Yield became, and continues to be, my favorite Pearl Jam album.  It was around this time that I started collecting their concert recordings, and I saw them live twice on their tour that fall.  They firmly cemented themselves as my favorite band, but (from as objective a place as I can speak about this) they also reestablished themselves as the greatest rock and roll band in the world at the time.  And I felt like I was a part of it.  The Beatles were not only the biggest band of their era, they were also the best, and at that moment in the late 90s, Pearl Jam was approaching that sort of status.  Not quite as big as they'd been five years earlier, but definitely better, and those of us who really knew the band knew that we were experiencing an extraordinary time in rock music history.

So why do I feel weird about "Given To Fly"?  It really has more to do with my relationship with Pearl Jam's music and the band in the time since 1998.  For me, 1998 was the band's peak, and all bands that last have a peak at some point where they never quite reach that level of greatness again, however you may measure greatness.  Their next album, 2000's Binaural, left me kind of cold, but at the same time the band was doing what was perhaps the coolest thing any band had ever done.  They announced they would release every show from their 2000 tour, unedited, on CD, and also announced that they didn't really care if you traded them with your friends.

Unfortunately, every subsequent album has left me feeling colder, and each business and marketing decision by the band has left me feeling further from the band that once seemed to truly care about their fans more than any other.  It's hard to believe that I have soured on Pearl Jam to the extent that I have, considering how devoted I was at one time.  It's not that my life has changed so much that I can't still be a huge fan.  I'm still just as devoted to my Neil Young fandom, and in fact much more so, it's that Pearl Jam has ceased to be the band that was so important to me, and to which I felt a closeness.  I've changed, they've changed, and we've grown apart.  So, like seeing an old friend who you once cared deeply for but who has somehow drifted away, it's a little painful to hear a song that epitomizes the time when you were at your closest.

This year, Pearl Jam is celebrating their 20th anniversary.  I'm just not feeling it.  I didn't buy the reissues of the first three albums that have been released in the past couple years, and even though I did download the new Vs. and Vitalogy special editions, I haven't been able to bring myself to listen to them yet, or even to put them on my mp3 player.  It's strange to feel this way.  I'm even questioning whether to renew my Ten Club membership, which expired today.  I've got a pretty low number, being that I've been a member continually since 1999, but since the band hasn't played a show within 4 hours of my home since 2003, I haven't even been able to take advantage of my seniority for fan club seating.

Fittingly, this performance is from Benaroya Hall in 2003, which is about the last time I felt the closeness.

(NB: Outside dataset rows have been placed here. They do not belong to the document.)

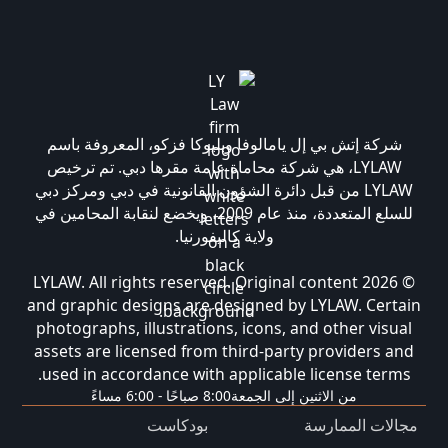
شركة إتش بي إل يامالوفا وبليوكا فزكو، المعروفة باسم
LYLAW، هي شركة محاماة عامة مقرها دبي. تم ترخيص
LYLAW من قبل دائرة الشؤون القانونية في دبي ومركز دبي
للسلع المتعددة، منذ عام 2009، ويخضع لنقابة المحامين في
ولاية كاليفورنيا.
© 2026 LYLAW. All rights reserved. Original content
and graphic designs are designed by LYLAW. Certain
photographs, illustrations, icons, and other visual
assets are licensed from third-party providers and
used in accordance with applicable license terms.
من الاثنين إلى الجمعة
8:00 صباحًا - 6:00 مساءً
مجالات الممارسة
بودكاست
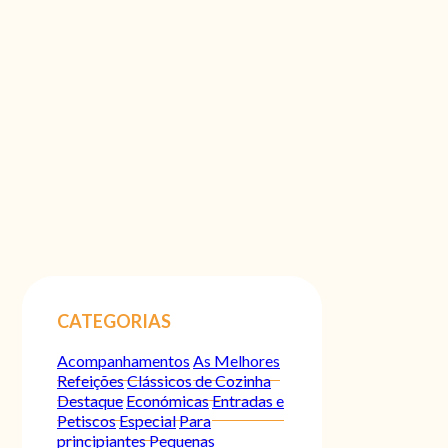
CATEGORIAS
Acompanhamentos
As Melhores
Refeições
Clássicos de Cozinha
Destaque
Económicas
Entradas e
Petiscos
Especial
Para
principiantes
Pequenas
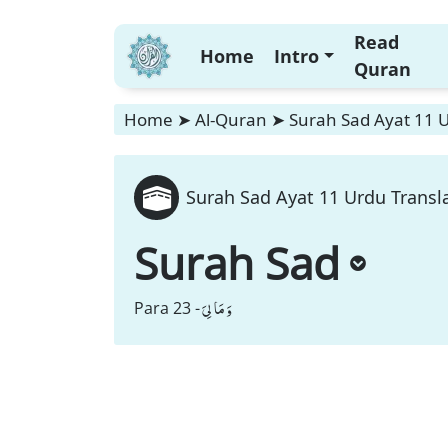
Read
Home
Intro
Quran
Home
➤
Al-Quran
➤
Surah Sad Ayat 11 U
Surah Sad Ayat 11 Urdu Transla
Surah Sad
وَ مَا لِیَ
Para 23 -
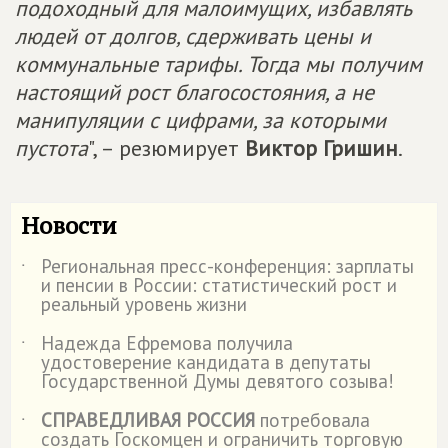
подоходный для малоимущих, избавлять
людей от долгов, сдерживать цены и
коммунальные тарифы. Тогда мы получим
настоящий рост благосостояния, а не
манипуляции с цифрами, за которыми
пустота
", – резюмирует
Виктор Гришин
.
Новости
Региональная пресс-конференция: зарплаты
˙
и пенсии в России: статистический рост и
реальный уровень жизни
Надежда Ефремова получила
˙
удостоверение кандидата в депутаты
Государственной Думы девятого созыва!
СПРАВЕДЛИВАЯ РОССИЯ
потребовала
˙
создать Госкомцен и ограничить торговую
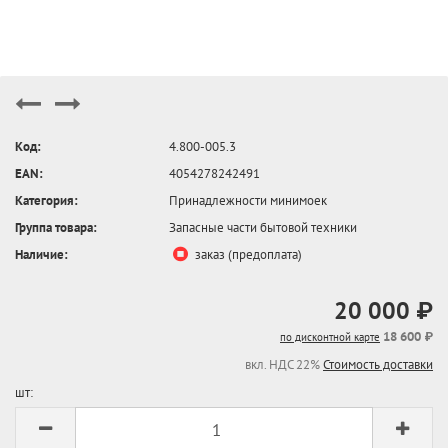
Код:
4.800-005.3
EAN:
4054278242491
Категория:
Принадлежности минимоек
Группа товара:
Запасные части бытовой техники
Наличие:
заказ (предоплата)
20 000 ₽
18 600 ₽
по дисконтной карте
вкл. НДС 22%
Стоимость доставки
шт:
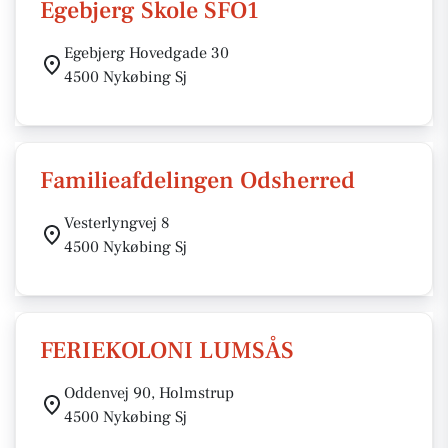
Egebjerg Skole SFO1
Egebjerg Hovedgade 30
4500 Nykøbing Sj
Familieafdelingen Odsherred
Vesterlyngvej 8
4500 Nykøbing Sj
FERIEKOLONI LUMSÅS
Oddenvej 90, Holmstrup
4500 Nykøbing Sj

Behind her eyes there's curtains,
And they've been closed to hide the flames. 
Remains.
She knows their future's burning

But she can smile just the same. 
Same.
 

And though her mood is fine today,
There's a fear they'll soon be parting ways.

Standing like a statue,

A chin of stone, a heart of clay. 
Hey.

And though he's too big a man to say,

There's a fear they'll soon be parting ways.

Drifting away. 

Drifting away. 
Drifting away. Away. Away.
Drifting away. 

Drifting away. 
Drifting away. Away. Away.


I'll always remember how it was, even if I don't really want to.  Thanks for the music.